Verwaltungsrecht

Erfolglose Asylklage eines nigerianischen Staatsangehörigen

Aktenzeichen  M 28 K 17.46465

Datum:
20.12.2017
Rechtsgebiet:
Fundstelle:
BeckRS – 2017, 153547
Gerichtsart:
VG
Gerichtsort:
München
Rechtsweg:
Verwaltungsgerichtsbarkeit
Normen:
AsylG § 3 Abs. 1, § 3e, § 4
AufenthG § 60 Abs. 5, Abs. 7
GG Art. 16a

 

Leitsatz

1 In Nigeria fehlt ein flächendeckendes Meldewesen, sodass Verfolger den Asylbewerber nicht ohne Weiteres in anderen Landesteilen auffinden können. (Rn. 57) (redaktioneller Leitsatz)
2 Die allgemein schwierige Versorgungslage in Nigeria führt nicht zu einem Abschiebungsverbot nach § 60 Abs. 7 S. 1 AufenthG. (Rn. 61) (redaktioneller Leitsatz)

Tenor

I. Die Klage wird abgewiesen.
II. Der Kläger hat die Kosten des Verfahrens zu tragen.

Gründe

Über die Klage konnte trotz Ausbleibens von Vertretern der Beteiligten in der mündlichen Verhandlung entschieden werden (§ 102 Abs. 2 VwGO). Eine ordnungsgemäße Ladung der Beteiligten zum Termin hat stattgefunden.
Die Klage ist zulässig, aber nicht begründet.
Der Kläger hat keinen Anspruch darauf, die Beklagte unter entsprechender Aufhebung des streitgegenständlichen Bescheids zu verpflichten, ihn als Asylberechtigten anzuerkennen, ihm die Flüchtlingseigenschaft oder den subsidiären Schutzstatus zuzuerkennen oder zu seinen Gunsten das Vorliegen der Voraussetzungen nationaler Abschiebungsverbote nach § 60 Abs. 5 oder Abs. 7 Satz 1 AufenthG festzustellen. Auch hinsichtlich der Rechtmäßigkeit der Abschiebungsandrohung (Ziffer 5. des Bescheids) sowie der Befristungsentscheidung (Ziffer 6. des Bescheids) bestehen keine Zweifel.

→ Arbeitsauftrag 1:
Beantworten Sie anhand des Urteilsauszugs:
(a) An welchem Datum erging die Entscheidung?
(b) Was fehlt laut Leitsatz 1 in Nigeria, sodass Verfolger den Asylbewerber nicht ohne Weiteres in anderen Landesteilen auffinden können?
(c) Wer hat laut Tenor die Kosten des Verfahrens zu tragen?
→ Arbeitsauftrag 2: Fassen Sie den Urteilsauszug in drei Sätzen zusammen.

→ Extrahierte Daten:
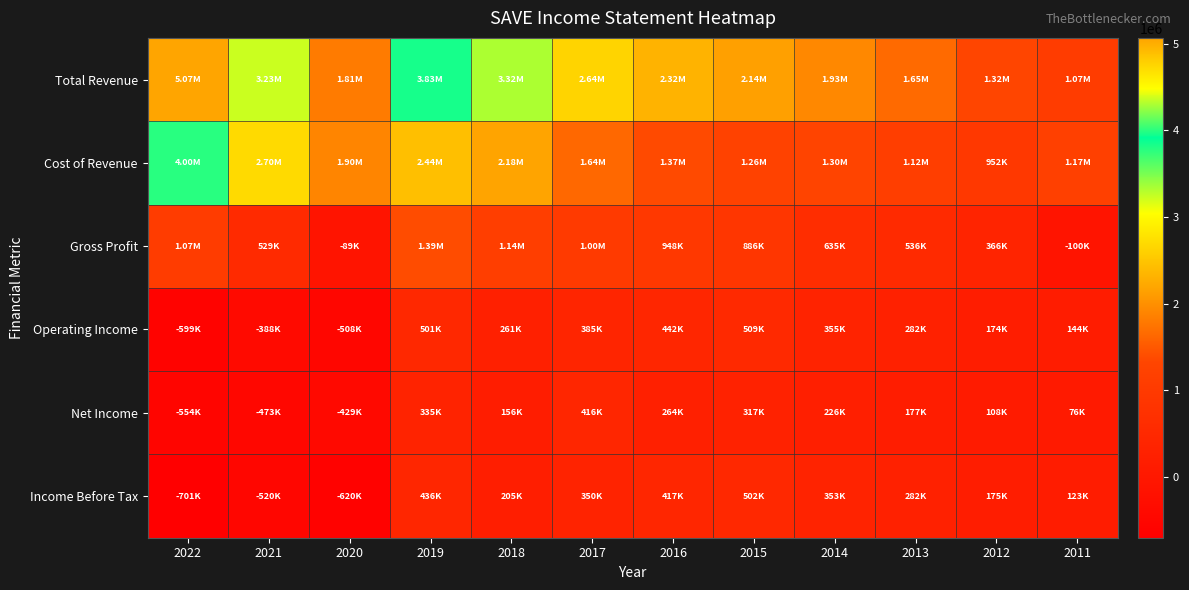

What is the spread (max minus min) of values at 2017?

2293900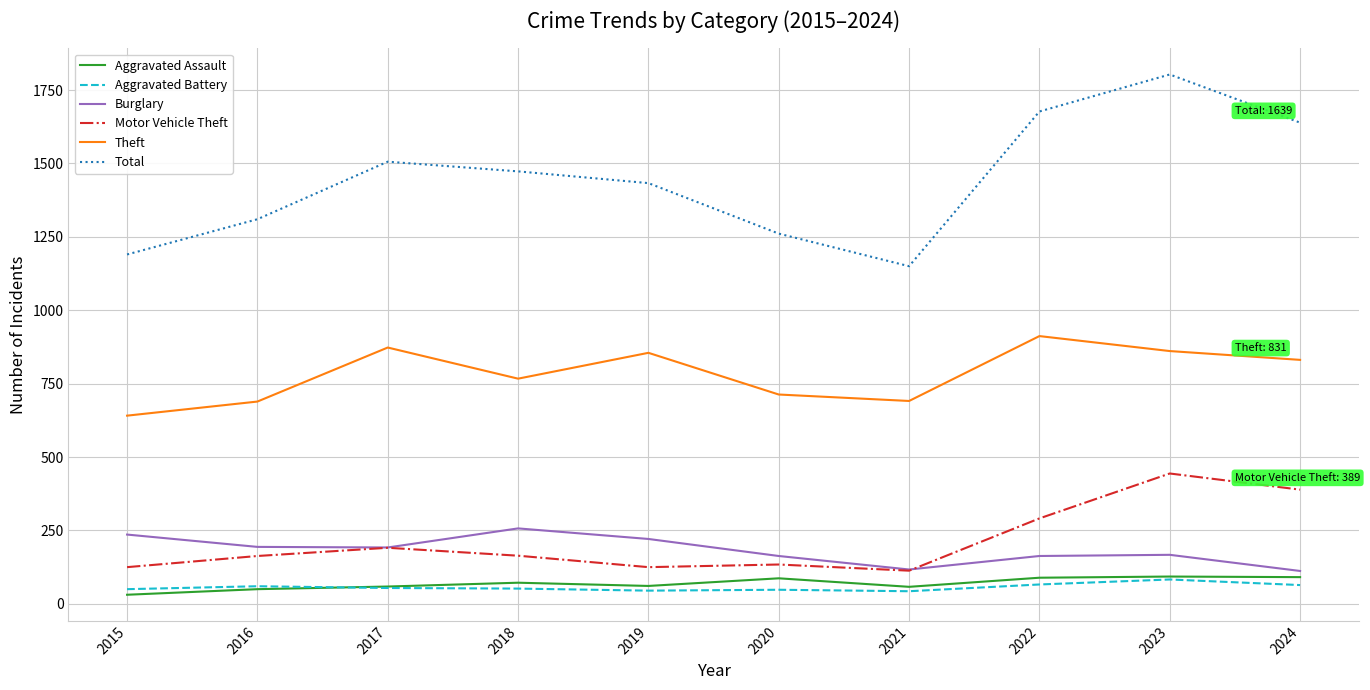

What is the sum of the Aggravated Assault values at 2019 and 2024?

152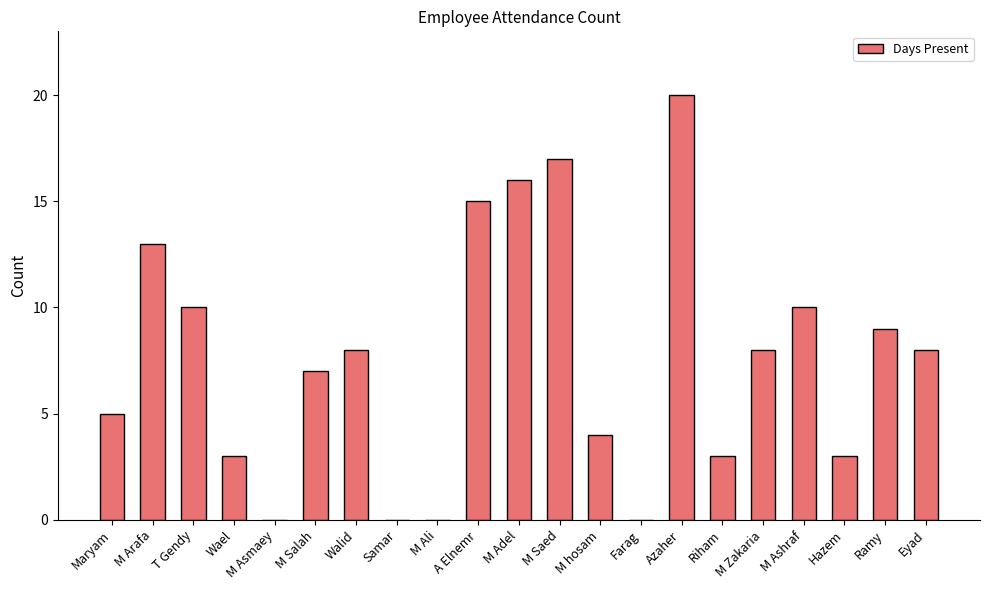

How many series are shown in this chart?

1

→ Lösung 1:
(a) Am 20.12.2017.
(b) Ein flächendeckendes Meldewesen.
(c) Der Kläger.

→ Lösung 2: Das Verwaltungsgericht München wies am 20.12.2017 die Asylklage eines nigerianischen Staatsangehörigen ab und legte dem Kläger die Kosten des Verfahrens auf. Die Klage war zulässig, aber nicht begründet, denn der Kläger hat keinen Anspruch auf Anerkennung als Asylberechtigter, auf Zuerkennung der Flüchtlingseigenschaft oder des subsidiären Schutzstatus oder auf Feststellung nationaler Abschiebungsverbote nach § 60 Abs. 5 oder Abs. 7 Satz 1 AufenthG. Nach den redaktionellen Leitsätzen können Verfolger den Asylbewerber mangels flächendeckenden Meldewesens nicht ohne Weiteres in anderen Landesteilen Nigerias auffinden, und die allgemein schwierige Versorgungslage führt nicht zu einem Abschiebungsverbot nach § 60 Abs. 7 S. 1 AufenthG.